Things are no better in the West Bank, where more than a million children have no freedom of movement. A mobility hindered by Israeli checkpoints, by restrictions, by regular threats from settlers, by the fear of violence at checkpoints. From the terror of arrests. According to the latest data from Save the Children, between 500 and 1000 minors are held in Israeli prisons, almost half of whom were injured at the time of arrest. Education is no better. Half a million Palestinian boys and girls do not have access to quality education. Schools risk being demolished, equipment confiscated, and the Israeli armed forces often raid near or inside schools using tear gas. More than 80 schools in the West Bank face the daily presence of Israeli forces, and more than 58 schools are currently under a demolition or stop-use order. Translated into the daily lives of Palestinian children it means a constant increase in school dropouts.
For different reasons – the siege, the wars, the Hamas regime in Gaza, the violence of the settlers and the limitations on mobility in the West Bank – a generation of young Palestinians is growing up, losing faith in the value of politics, compromise and diplomacy and international aid.
A generation that grows up in an intermittency of wars.
Unresolved conflicts not only have not dissipated with the passage of time, but have worsened in the absence of just solutions.
Probably this war, like the previous ones, will demonstrate that there is no military solution to the problem of Gaza, because the problem of Gaza is not only to eradicate Hamas, its armed wing, and the organization of power, bureaucracy and welfare that he expressed in the Strip for sixteen years. Finding a solution for Gaza and for the security of the State of Israel means finding the formula to break the vicious cycle of violence. Every clash over the last fifteen years, every new cycle of attacks, has pushed an increasing number of young people towards radical fringes and extremist groups.

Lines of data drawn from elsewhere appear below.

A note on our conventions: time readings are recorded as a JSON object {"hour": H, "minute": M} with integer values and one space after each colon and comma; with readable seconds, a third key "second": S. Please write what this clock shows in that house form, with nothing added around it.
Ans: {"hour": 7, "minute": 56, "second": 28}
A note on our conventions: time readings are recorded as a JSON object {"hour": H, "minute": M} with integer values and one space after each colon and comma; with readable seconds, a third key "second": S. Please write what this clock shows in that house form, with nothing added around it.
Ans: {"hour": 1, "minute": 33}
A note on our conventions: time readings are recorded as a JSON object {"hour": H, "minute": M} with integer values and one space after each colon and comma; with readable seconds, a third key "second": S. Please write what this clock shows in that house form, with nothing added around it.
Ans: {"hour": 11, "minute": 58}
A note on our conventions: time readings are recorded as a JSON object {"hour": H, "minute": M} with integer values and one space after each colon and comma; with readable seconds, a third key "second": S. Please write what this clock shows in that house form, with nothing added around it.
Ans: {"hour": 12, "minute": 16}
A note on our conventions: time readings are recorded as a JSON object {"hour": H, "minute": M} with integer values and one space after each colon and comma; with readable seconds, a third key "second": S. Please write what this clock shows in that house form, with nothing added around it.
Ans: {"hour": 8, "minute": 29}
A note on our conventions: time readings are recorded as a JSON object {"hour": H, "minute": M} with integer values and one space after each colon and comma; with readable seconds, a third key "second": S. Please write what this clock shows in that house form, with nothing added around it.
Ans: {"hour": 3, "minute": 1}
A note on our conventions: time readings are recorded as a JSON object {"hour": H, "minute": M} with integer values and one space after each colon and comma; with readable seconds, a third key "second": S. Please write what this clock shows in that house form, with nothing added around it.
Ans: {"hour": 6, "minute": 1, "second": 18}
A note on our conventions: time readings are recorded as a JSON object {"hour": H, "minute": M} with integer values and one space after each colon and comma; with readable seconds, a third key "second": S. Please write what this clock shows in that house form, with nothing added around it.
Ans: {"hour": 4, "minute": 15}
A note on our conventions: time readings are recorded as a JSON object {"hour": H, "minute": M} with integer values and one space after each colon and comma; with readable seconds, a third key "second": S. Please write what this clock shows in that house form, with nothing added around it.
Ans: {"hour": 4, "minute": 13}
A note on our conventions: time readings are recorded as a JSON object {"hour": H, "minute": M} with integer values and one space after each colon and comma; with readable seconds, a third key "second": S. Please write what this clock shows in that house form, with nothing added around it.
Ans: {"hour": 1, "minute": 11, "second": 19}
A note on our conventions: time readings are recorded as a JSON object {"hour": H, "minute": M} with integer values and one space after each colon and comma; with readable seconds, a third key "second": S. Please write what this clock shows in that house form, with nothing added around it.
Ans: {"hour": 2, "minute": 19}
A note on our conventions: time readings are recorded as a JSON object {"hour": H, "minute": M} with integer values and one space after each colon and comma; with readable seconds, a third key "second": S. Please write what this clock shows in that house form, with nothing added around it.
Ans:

And, on the other hand, a life of deprivation and hardship, spent between living the war and trying to forget it, between mourning the dead and the cult of martyrdom that derives from it, has historically led to fomenting new cycles of radicalization.
Saving Palestinian children from exposure to the risk of extremism is the challenge of the international community but also the internal challenge of the state of Israel which is thinking today about fighting an enemy in the present, without asking what will become of Gaza tomorrow, what will be the future of Strip, how to avoid being another generation that associates daily life with war, death and revenge.